→ **What the task asks**
Exact reproduction required: the lines below from the line with "middle pip: (36, 115)" to the line with "pinky tip: (96, 181)", both ends included, and no others.

→ **Input**
┄┄┄┄┄┄

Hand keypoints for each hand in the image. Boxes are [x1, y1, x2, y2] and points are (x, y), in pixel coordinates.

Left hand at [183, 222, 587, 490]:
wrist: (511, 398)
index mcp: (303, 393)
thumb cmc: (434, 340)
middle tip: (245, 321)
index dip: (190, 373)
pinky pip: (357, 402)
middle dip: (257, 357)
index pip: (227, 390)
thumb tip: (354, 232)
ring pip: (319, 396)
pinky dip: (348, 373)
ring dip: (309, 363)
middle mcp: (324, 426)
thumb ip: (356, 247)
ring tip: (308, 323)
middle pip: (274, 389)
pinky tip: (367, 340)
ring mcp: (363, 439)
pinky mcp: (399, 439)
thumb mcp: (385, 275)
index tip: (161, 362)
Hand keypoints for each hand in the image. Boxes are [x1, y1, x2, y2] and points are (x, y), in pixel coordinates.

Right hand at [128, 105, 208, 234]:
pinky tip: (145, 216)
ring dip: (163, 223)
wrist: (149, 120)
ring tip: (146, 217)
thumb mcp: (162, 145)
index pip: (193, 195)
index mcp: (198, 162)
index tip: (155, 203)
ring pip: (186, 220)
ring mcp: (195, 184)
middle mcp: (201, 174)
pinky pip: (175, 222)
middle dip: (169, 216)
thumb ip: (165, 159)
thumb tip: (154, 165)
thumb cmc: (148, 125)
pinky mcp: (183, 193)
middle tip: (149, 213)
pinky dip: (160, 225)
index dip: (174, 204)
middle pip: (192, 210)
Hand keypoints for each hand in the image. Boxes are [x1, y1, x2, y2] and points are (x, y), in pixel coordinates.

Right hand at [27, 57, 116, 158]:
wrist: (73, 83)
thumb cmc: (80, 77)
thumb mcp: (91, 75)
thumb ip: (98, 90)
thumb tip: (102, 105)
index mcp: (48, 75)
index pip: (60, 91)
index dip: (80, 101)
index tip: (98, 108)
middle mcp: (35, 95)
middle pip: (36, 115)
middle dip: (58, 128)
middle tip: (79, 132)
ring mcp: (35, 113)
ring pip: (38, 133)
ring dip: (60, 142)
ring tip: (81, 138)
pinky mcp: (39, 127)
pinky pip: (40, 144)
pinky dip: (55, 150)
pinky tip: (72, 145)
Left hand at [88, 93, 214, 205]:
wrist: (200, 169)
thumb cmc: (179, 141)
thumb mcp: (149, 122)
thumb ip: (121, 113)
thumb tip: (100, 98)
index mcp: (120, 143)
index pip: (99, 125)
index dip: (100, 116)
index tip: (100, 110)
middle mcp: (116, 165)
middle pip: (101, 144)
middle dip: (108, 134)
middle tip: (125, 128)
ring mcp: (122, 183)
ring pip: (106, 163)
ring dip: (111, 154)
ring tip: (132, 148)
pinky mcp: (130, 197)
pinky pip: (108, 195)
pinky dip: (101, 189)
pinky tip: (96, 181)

┄┄┄┄┄┄

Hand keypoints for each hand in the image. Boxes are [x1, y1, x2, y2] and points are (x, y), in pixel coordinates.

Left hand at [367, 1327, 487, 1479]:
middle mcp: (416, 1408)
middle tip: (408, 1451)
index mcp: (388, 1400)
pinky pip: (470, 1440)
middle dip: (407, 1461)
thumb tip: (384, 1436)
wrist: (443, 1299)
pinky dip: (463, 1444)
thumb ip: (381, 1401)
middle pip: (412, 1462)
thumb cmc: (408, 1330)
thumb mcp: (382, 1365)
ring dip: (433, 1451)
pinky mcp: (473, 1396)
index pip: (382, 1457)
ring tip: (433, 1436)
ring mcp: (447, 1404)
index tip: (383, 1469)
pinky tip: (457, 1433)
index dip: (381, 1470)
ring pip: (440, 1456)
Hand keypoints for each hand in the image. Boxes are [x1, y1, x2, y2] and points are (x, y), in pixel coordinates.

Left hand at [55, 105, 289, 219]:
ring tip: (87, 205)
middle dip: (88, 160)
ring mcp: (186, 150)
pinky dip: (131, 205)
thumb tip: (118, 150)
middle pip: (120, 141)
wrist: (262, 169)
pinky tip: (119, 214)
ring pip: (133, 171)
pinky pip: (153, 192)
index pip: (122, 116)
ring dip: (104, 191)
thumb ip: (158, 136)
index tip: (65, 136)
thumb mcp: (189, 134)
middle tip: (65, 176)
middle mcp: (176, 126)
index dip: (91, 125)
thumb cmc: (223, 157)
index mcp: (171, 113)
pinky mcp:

┄┄┄┄┄┄

→ **Task result**
middle pip: (36, 115)
middle dip: (58, 128)
middle tip: (79, 132)
ring mcp: (35, 113)
ring pip: (38, 133)
ring dip: (60, 142)
ring tip: (81, 138)
pinky mcp: (39, 127)
pinky pip: (40, 144)
pinky dip: (55, 150)
pinky tip: (72, 145)
Left hand at [88, 93, 214, 205]:
wrist: (200, 169)
thumb cmc: (179, 141)
thumb mcp: (149, 122)
thumb ip: (121, 113)
thumb tip: (100, 98)
index mcp: (120, 143)
index pip: (99, 125)
index dip: (100, 116)
index tip: (100, 110)
middle mcp: (116, 165)
middle pip: (101, 144)
middle dip: (108, 134)
middle tip: (125, 128)
ring mcp: (122, 183)
ring pip: (106, 163)
ring dip: (111, 154)
ring tip: (132, 148)
pinky mcp: (130, 197)
pinky pip: (108, 195)
pinky dip: (101, 189)
pinky tip: (96, 181)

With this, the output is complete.